Though data mastery is a key selling point for insurtechs building partnerships with carriers, new entrants need to reveal the value of data to incumbents, as many already have a surplus of raw information to analyze.
That was one of the conclusions from a panel discussion at Insurtech Connect in Las Vegas, discussing how startups and carriers can work together most efficiently to spur technological advancement.
“I tell startups to apply analytics, not to just show companies data and say, ‘See, there is value there,’” said Martha Notaras, partner at XL Innovate.
Notaras also advises startups to have insurance companies pay for proof of concepts, noting that carriers already deploy resources when launching pilots to begin with.
“Startups have to pitch something so compelling that [carriers] will push something off their desk to develop it,” said Notaras, adding that depending on the insurtechs’ point of entry, ideas could get lost in the shuffle. This places greater emphasis on selling a product idea to the right person.
In a separate session, panelists acknowledged that getting in the door can be an area of frustration for startups dealing with insurance companies.
To combat this, AmTrust Financial Services has created an innovation group within its company to keep newcomers from guessing what business unit to contact, according to Christopher Longo, chief operating officer of the commercial insurer.

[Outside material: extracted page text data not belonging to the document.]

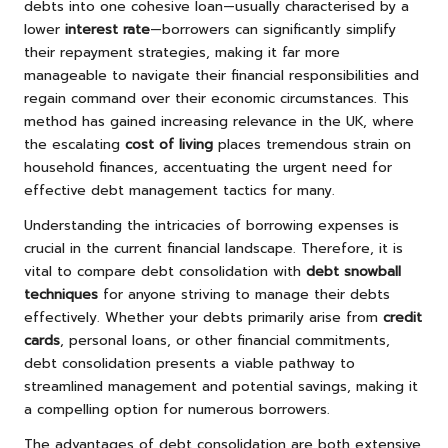
debts into one cohesive loan—usually characterised by a
lower
interest rate
—borrowers can significantly simplify
their repayment strategies, making it far more
manageable to navigate their financial responsibilities and
regain command over their economic circumstances. This
method has gained increasing relevance in the UK, where
the escalating
cost of living
places tremendous strain on
household finances, accentuating the urgent need for
effective debt management tactics for many.
Understanding the intricacies of borrowing expenses is
crucial in the current financial landscape. Therefore, it is
vital to compare debt consolidation with
debt snowball
techniques
for anyone striving to manage their debts
effectively. Whether your debts primarily arise from
credit
cards
, personal loans, or other financial commitments,
debt consolidation presents a viable pathway to
streamlined management and potential savings, making it
a compelling option for numerous borrowers.
The advantages of debt consolidation are both extensive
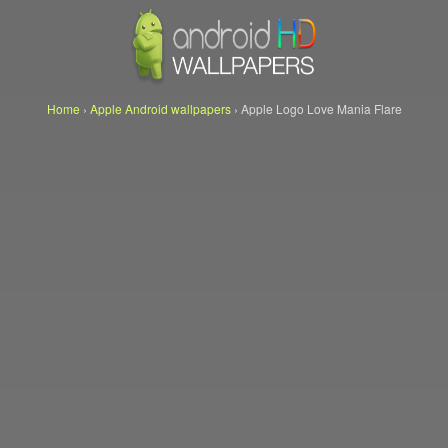
Home
›
Apple Android wallpapers
›
Apple Logo Love Mania Flare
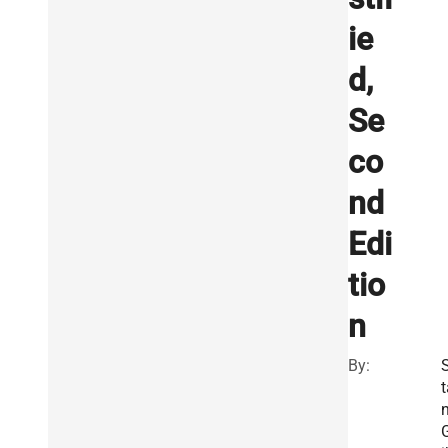
ie
d,
Se
co
nd
Edi
tio
n
By:
t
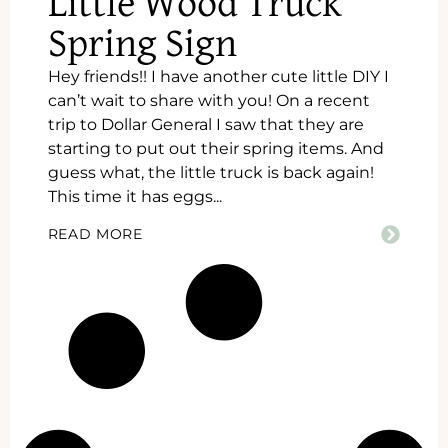
Little Wood Truck
Spring Sign
Hey friends!! I have another cute little DIY I
can’t wait to share with you! On a recent
trip to Dollar General I saw that they are
starting to put out their spring items. And
guess what, the little truck is back again!
This time it has eggs...
READ MORE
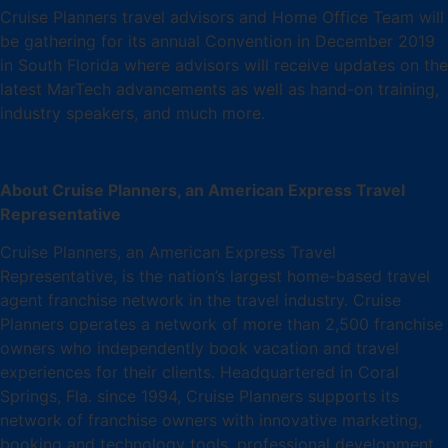
Cruise Planners travel advisors and Home Office Team will
be gathering for its annual Convention in December 2019
in South Florida where advisors will receive updates on the
latest MarTech advancements as well as hand-on training,
industry speakers, and much more.
About Cruise Planners, an American Express Travel
Representative
Cruise Planners, an American Express Travel
Representative, is the nation’s largest home-based travel
agent franchise network in the travel industry. Cruise
Planners operates a network of more than 2,500 franchise
owners who independently book vacation and travel
experiences for their clients. Headquartered in Coral
Springs, Fla. since 1994, Cruise Planners supports its
network of franchise owners with innovative marketing,
booking and technology tools, professional development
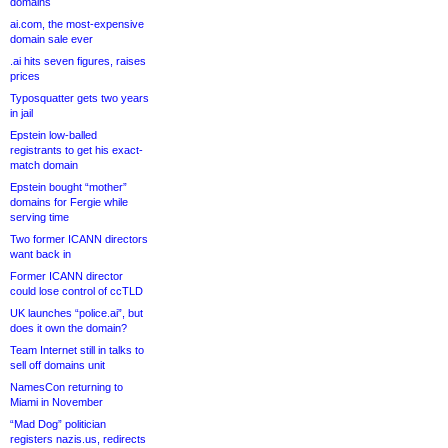
domains
ai.com, the most-expensive
domain sale ever
.ai hits seven figures, raises
prices
Typosquatter gets two years
in jail
Epstein low-balled
registrants to get his exact-
match domain
Epstein bought “mother”
domains for Fergie while
serving time
Two former ICANN directors
want back in
Former ICANN director
could lose control of ccTLD
UK launches “police.ai”, but
does it own the domain?
Team Internet still in talks to
sell off domains unit
NamesCon returning to
Miami in November
“Mad Dog” politician
registers nazis.us, redirects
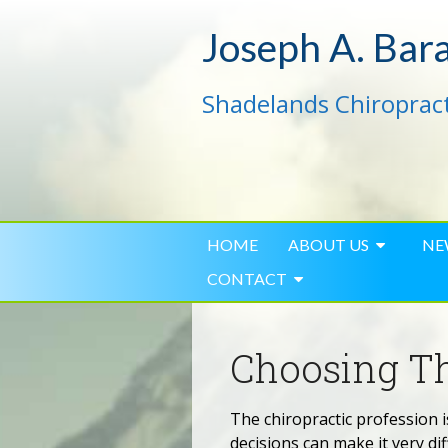
Joseph A. Bar
Shadelands Chiropract
HOME
ABOUT US
NE
CONTACT
Choosing Th
The chiropractic profession i
decisions can make it very dif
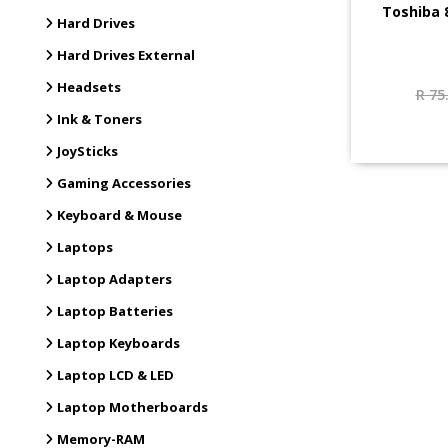
Toshiba 
Hard Drives
Hard Drives External
Headsets
R
75
Ink & Toners
JoySticks
Gaming Accessories
Keyboard & Mouse
Laptops
Laptop Adapters
Laptop Batteries
Laptop Keyboards
Laptop LCD & LED
Laptop Motherboards
Memory-RAM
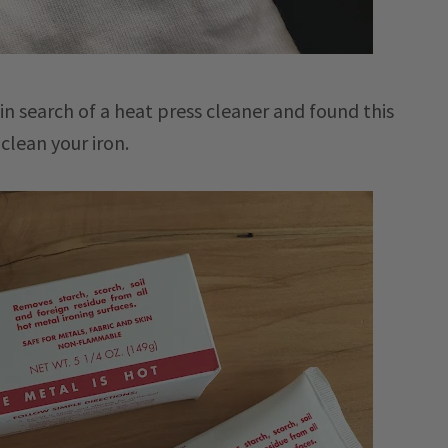
in search of a heat press cleaner and found this
clean your iron.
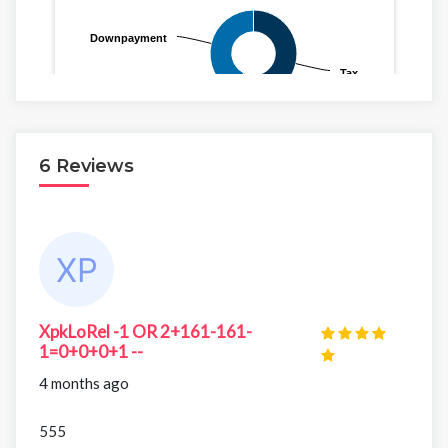
6 Reviews
XpkLoRel -1 OR 2+161-161-
1=0+0+0+1 --
4 months ago
555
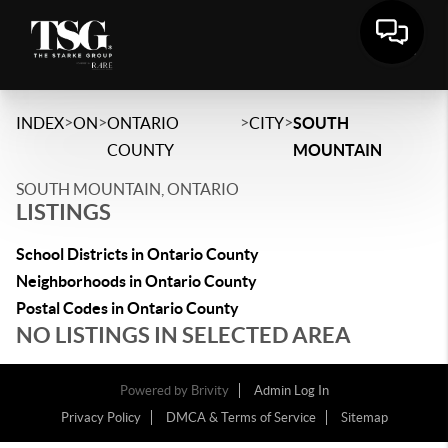
>
>
>
>
INDEX
ON
ONTARIO
CITY
SOUTH
COUNTY
MOUNTAIN
SOUTH MOUNTAIN, ONTARIO
LISTINGS
School Districts in Ontario County
Neighborhoods in Ontario County
Postal Codes in Ontario County
NO LISTINGS IN SELECTED AREA
Powered by
Brivity
Admin Log In
Privacy Policy
DMCA & Terms of Service
Sitemap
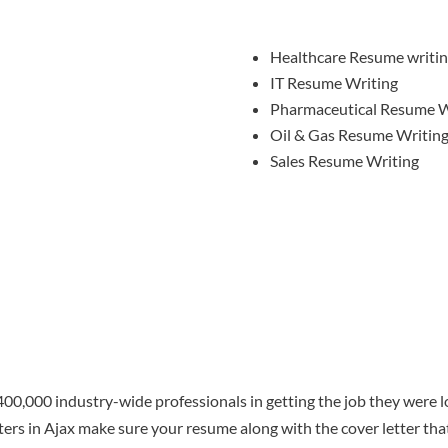
Healthcare Resume writi
IT Resume Writing
Pharmaceutical Resume W
Oil & Gas Resume Writin
Sales Resume Writing
00,000 industry-wide professionals in getting the job they were lo
ters in Ajax make sure your resume along with the cover letter t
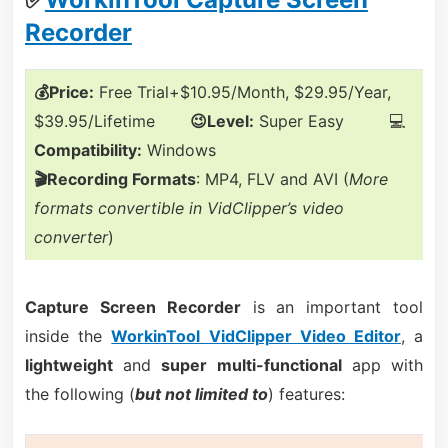
Recorder
💰Price:
Free Trial+$10.95/Month, $29.95/Year,
$39.95/Lifetime
😉Level:
Super Easy 💻
Compatibility:
Windows
🎬Recording Formats
: MP4, FLV and AVI (
More
formats convertible in VidClipper’s video
converter
)
Capture Screen Recorder
is an important tool
inside the
WorkinTool VidClipper Video Editor
, a
lightweight
and
super multi-functional
app with
the following (
but not limited to
) features:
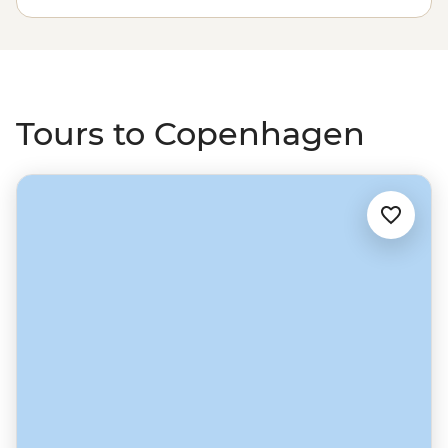
gastronomic map. Head north to Norway through
picturesque Gothenburg and on to Oslo, then swing
east through the fjords to Sweden and the countries
bordering the Baltic Sea.
Tours to Copenhagen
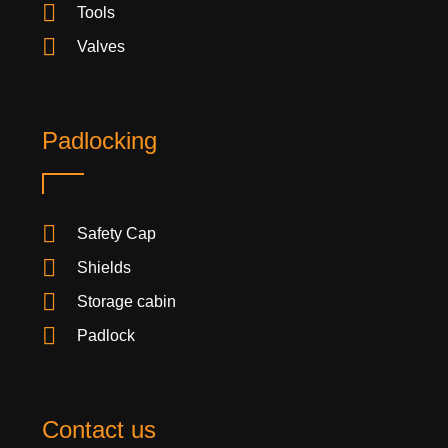
Tools
Valves
Padlocking
Safety Cap
Shields
Storage cabin
Padlock
Contact us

Meanwhile, Zurich North America advises startups to make clear what they can offer the company, says Girish Rao, the carrier’s AVP of IT. The software or platform being deployed must also live within the larger ecosystem of the carrier.
“Note that a startup could also be proposing something for claims that is a better fit in distribution,” Rao added.

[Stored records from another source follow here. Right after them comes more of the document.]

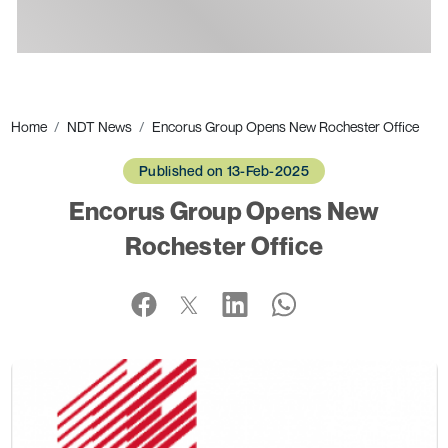
Ads
Home
NDT News
Encorus Group Opens New Rochester Office
Published on 13-Feb-2025
Encorus Group Opens New
Rochester Office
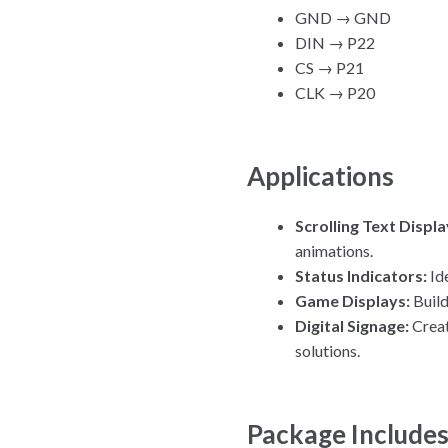
GND → GND
DIN → P22
CS → P21
CLK → P20
Applications
Scrolling Text Displa
animations.
Status Indicators:
Ide
Game Displays:
Build
Digital Signage:
Creat
solutions.
Package Include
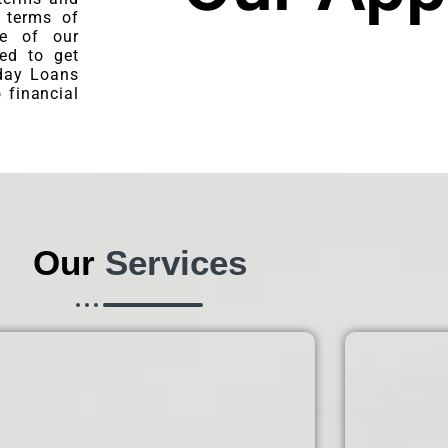
e terms of
re of our
ned to get
day Loans
 financial
Our
Services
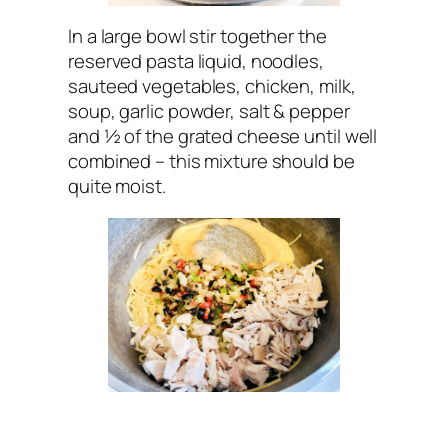
In a large bowl stir together the
reserved pasta liquid, noodles,
sauteed vegetables, chicken, milk,
soup, garlic powder, salt & pepper
and ½ of the grated cheese until well
combined – this mixture should be
quite moist.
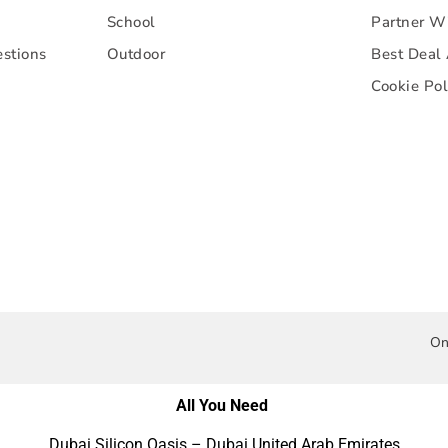
School
Partner W
stions
Outdoor
Best Deal
Cookie Pol
On
All You Need
Dubai Silicon Oasis – Dubai United Arab Emirates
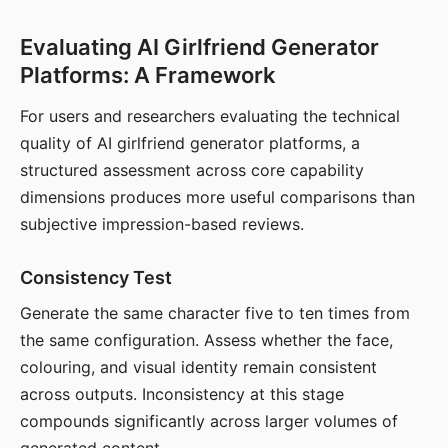
Evaluating AI Girlfriend Generator
Platforms: A Framework
For users and researchers evaluating the technical
quality of AI girlfriend generator platforms, a
structured assessment across core capability
dimensions produces more useful comparisons than
subjective impression-based reviews.
Consistency Test
Generate the same character five to ten times from
the same configuration. Assess whether the face,
colouring, and visual identity remain consistent
across outputs. Inconsistency at this stage
compounds significantly across larger volumes of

To that point, Sharon Ashton, SVP of commercial automobile and underwriting platform manager at Chubb Insurance, continues, “If you come in through the operations door, pitch products that will help us be more efficient in the back office. In underwriting, understand profitability matters most. So products should help us price accounts better or prevent losses.”

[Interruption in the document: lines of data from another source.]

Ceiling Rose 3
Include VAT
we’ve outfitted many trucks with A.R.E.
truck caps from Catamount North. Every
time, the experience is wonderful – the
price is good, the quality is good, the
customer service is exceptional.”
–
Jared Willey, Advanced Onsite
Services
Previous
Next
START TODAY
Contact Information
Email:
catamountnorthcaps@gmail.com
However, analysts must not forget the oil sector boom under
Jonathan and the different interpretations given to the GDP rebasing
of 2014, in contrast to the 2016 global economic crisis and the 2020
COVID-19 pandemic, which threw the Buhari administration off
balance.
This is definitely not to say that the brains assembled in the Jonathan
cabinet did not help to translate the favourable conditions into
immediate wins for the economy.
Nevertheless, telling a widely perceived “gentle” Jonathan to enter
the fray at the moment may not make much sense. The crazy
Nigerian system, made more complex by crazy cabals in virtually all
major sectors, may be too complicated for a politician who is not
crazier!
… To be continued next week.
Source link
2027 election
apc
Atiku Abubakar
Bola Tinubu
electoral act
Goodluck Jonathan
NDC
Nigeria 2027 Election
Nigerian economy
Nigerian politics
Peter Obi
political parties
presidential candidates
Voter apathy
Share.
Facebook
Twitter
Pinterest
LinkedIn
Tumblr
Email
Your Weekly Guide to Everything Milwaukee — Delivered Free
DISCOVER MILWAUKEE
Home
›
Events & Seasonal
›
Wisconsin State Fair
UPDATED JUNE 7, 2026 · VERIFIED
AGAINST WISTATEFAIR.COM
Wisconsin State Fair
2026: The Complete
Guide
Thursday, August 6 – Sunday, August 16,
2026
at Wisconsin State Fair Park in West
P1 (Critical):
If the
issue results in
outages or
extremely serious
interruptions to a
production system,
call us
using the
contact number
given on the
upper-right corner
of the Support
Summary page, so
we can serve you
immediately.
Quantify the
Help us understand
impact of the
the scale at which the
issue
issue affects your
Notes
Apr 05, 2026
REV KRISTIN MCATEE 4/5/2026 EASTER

Finally, panelists say carriers’ delayed timelines in testing and developing pilots is another issue for startups to cope with.
“We put a lot of pressure on proof of concepts,” said Longo, conceding that some can be too expensive to commit to. “Proof of concepts should build value up, not have the organization take on much risk.”
Just as important as failing fast is documenting results of each pilot, says Rao.
“A great solution may come to your table. The time may not be right, but it could be at a future state.”